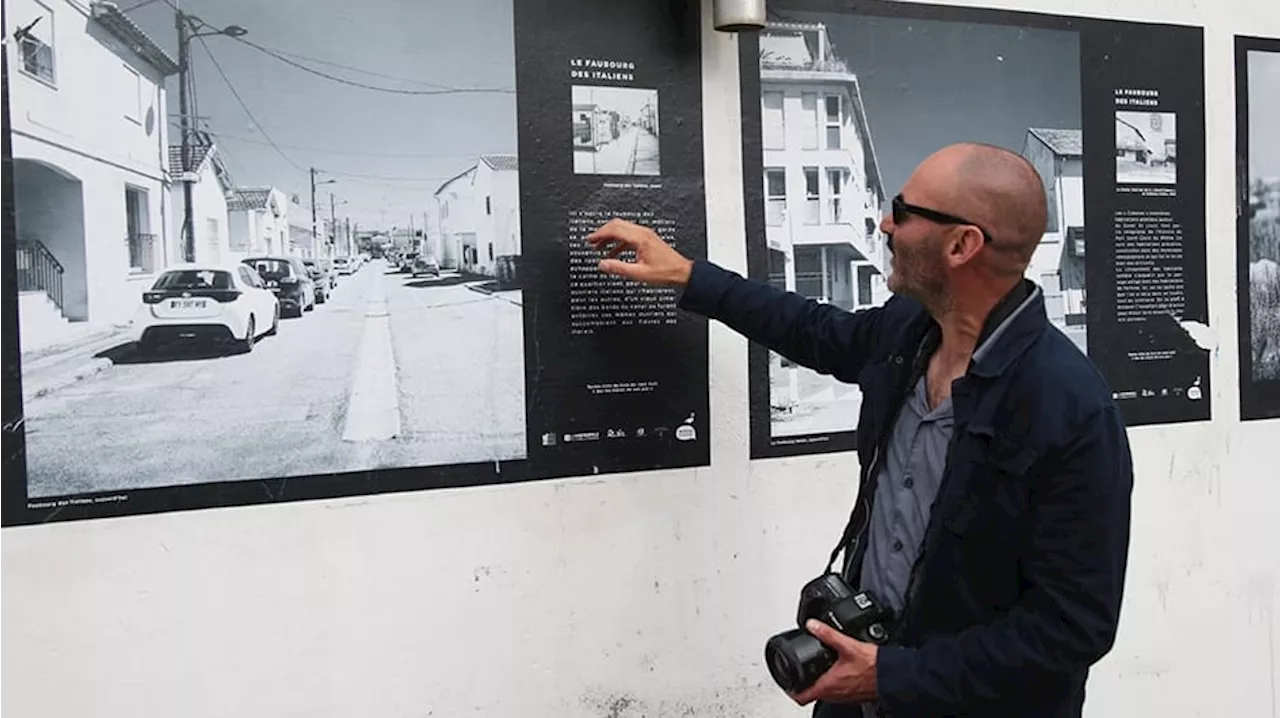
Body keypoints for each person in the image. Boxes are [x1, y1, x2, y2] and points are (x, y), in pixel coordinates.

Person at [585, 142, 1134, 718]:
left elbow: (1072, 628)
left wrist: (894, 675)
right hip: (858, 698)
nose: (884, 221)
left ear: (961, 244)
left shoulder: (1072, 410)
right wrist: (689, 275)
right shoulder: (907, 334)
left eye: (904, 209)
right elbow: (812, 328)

══════════════════════════════

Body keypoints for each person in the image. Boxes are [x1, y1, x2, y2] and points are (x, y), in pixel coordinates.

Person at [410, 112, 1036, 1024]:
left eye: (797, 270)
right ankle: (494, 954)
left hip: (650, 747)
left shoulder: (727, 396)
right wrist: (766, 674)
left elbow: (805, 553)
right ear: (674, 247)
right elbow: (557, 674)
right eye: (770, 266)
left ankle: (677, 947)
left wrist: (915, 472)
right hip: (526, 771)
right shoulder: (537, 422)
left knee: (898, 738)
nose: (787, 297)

══════════════════════════════

*Task requirements*
For each line above that includes the word "shoulder", make a copy of that line.

*Solution to this exercise*
left shoulder: (1072, 410)
right shoulder: (907, 334)
left shoulder: (727, 396)
right shoulder: (537, 422)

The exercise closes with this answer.